Title: Re: Using sons against each other
Post by: nogadge on April 16, 2008, 09:07:16 PM
Hey GS & gjazzz
Your words echo my thoughts and feeling.  If I do drop, it not because I gave into my ex, but will come with the harsh reality between my eldest and myself, because by the time this comes to a head, he will be fully aware of the ramifications, and that I do this more to spare his brother at that point, and he will know how disappointed I am with jis choice for doing what he knows is the wrong thing to do.
On the other hand, if the youngest is sufficiently offened, he may feel the need to stand up for himself.  In which case I will honor that.
And yes, it does gall me to have to pull back to this, if I drop.  Let's see if we can ultimately pull the menucia out and all who need be able to gain strength from within to rise above the fathers actions.  I will be very disappointed in my eldest, but we will work thru.
They do see the truths to their fathers actions, but their need of him is very strong and runs deep.  They are just boys, it's to be expected.  And me, being the one who has been there all along, gladly take the brunt.
Nogadge.
Title: Re: Using sons against each other
Post by: Gaining Strength on April 16, 2008, 10:58:14 PM
my thoughts and prayers are with you nogadge.  You will make the best decision.  I believe in you.

(I love your name nogadge, please tell me what it means.)

++++++++++

▸ **Assigned task 1**: In the rows, begin at the line that has "llschaft mit" and stop after the line that has "COPYRIGHT NOWAINFO.PL | ALL RIGHT RESERVED". Render each of those lines as a string in a JSON list, one string per line, with blank lines and picture markers left out.
The forum post and the rows that follow have no connection to each other.

▸ **Data for review**:
++++++++++

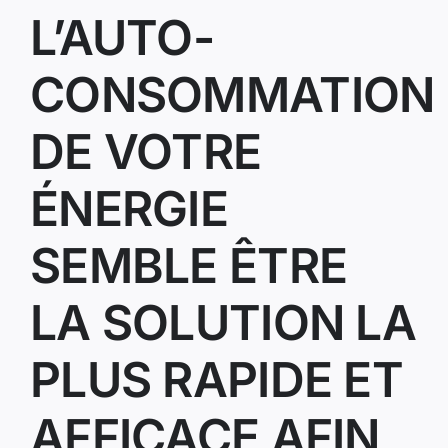
L’AUTO-
CONSOMMATION
DE VOTRE
ÉNERGIE
SEMBLE ÊTRE
LA SOLUTION LA
PLUS RAPIDE ET
AFFICACE AFIN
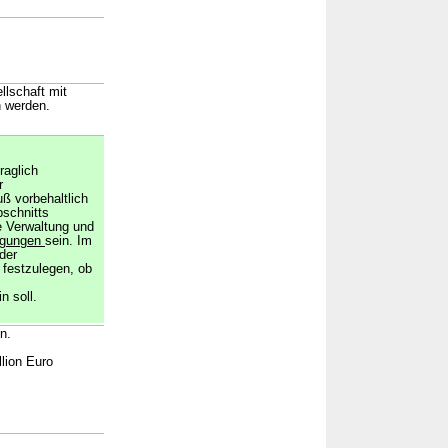
llschaft mit
n werden.
raglich
r
ß vorbehaltlich
bschnitts
e Verwaltung und
igungen
sein. Im
der
 festzulegen, ob
n soll.
n.
lion Euro
→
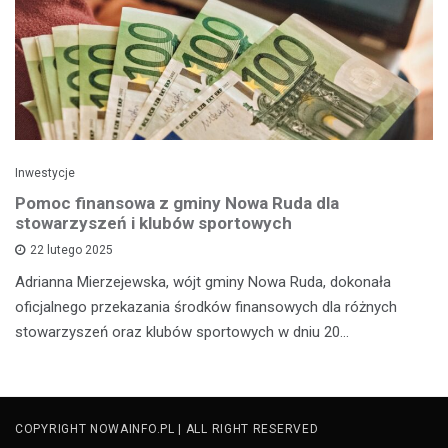
Inwestycje
Pomoc finansowa z gminy Nowa Ruda dla
stowarzyszeń i klubów sportowych
22 lutego 2025
Adrianna Mierzejewska, wójt gminy Nowa Ruda, dokonała
oficjalnego przekazania środków finansowych dla różnych
stowarzyszeń oraz klubów sportowych w dniu 20…
COPYRIGHT NOWAINFO.PL | ALL RIGHT RESERVED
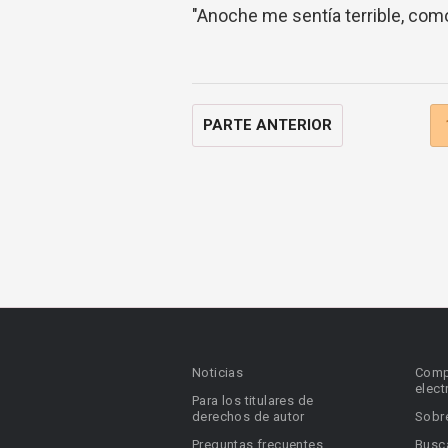
"Anoche me sentía terrible, como 
PARTE ANTERIOR
Noticias
Comp
elect
Para los titulares de
derechos de autor
Sobr
Preguntas frecuentes
Busca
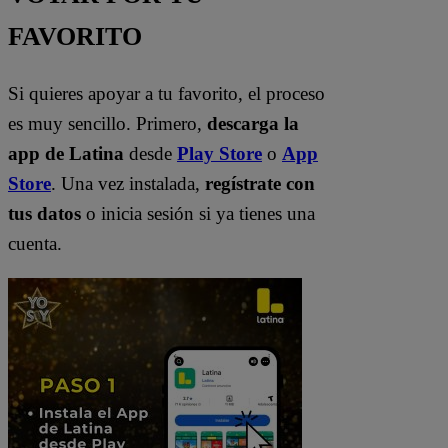
FAVORITO
Si quieres apoyar a tu favorito, el proceso
es muy sencillo. Primero,
descarga la
app de Latina
desde
Play Store
o
App
Store
. Una vez instalada,
regístrate con
tus datos
o inicia sesión si ya tienes una
cuenta.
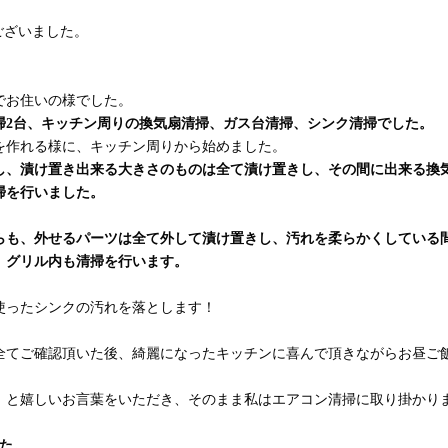
ございました。
でお住いの様でした。
掃2台、キッチン周りの換気扇清掃、ガス台清掃、シンク清掃でした。
を作れる様に、キッチン周りから始めました。
し、漬け置き出来る大きさのものは全て漬け置きし、その間に出来る換
掃を行いました。
らも、外せるパーツは全て外して漬け置きし、汚れを柔らかくしている
、グリル内も清掃を行います。
使ったシンクの汚れを落とします！
全てご確認頂いた後、綺麗になったキッチンに喜んで頂きながらお昼ご
！と嬉しいお言葉をいただき、そのまま私はエアコン清掃に取り掛かり
た。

++++++++++

▸ **Assigned task 2**: From the forum post, extract the passage that begins at the words "And yes, it" and stops after the words "take the brunt.", copying it verbatim.

▸ **Task output 1**:
[
  "llschaft mit",
  "n werden.",
  "raglich",
  "r",
  "ß vorbehaltlich",
  "bschnitts",
  "e Verwaltung und",
  "igungen",
  "sein. Im",
  "der",
  " festzulegen, ob",
  "n soll.",
  "n.",
  "lion Euro",
  "→",
  "Inwestycje",
  "Pomoc finansowa z gminy Nowa Ruda dla",
  "stowarzyszeń i klubów sportowych",
  "22 lutego 2025",
  "Adrianna Mierzejewska, wójt gminy Nowa Ruda, dokonała",
  "oficjalnego przekazania środków finansowych dla różnych",
  "stowarzyszeń oraz klubów sportowych w dniu 20…",
  "COPYRIGHT NOWAINFO.PL | ALL RIGHT RESERVED"
]

▸ **Task output 2**:
And yes, it does gall me to have to pull back to this, if I drop.  Let's see if we can ultimately pull the menucia out and all who need be able to gain strength from within to rise above the fathers actions.  I will be very disappointed in my eldest, but we will work thru.
They do see the truths to their fathers actions, but their need of him is very strong and runs deep.  They are just boys, it's to be expected.  And me, being the one who has been there all along, gladly take the brunt.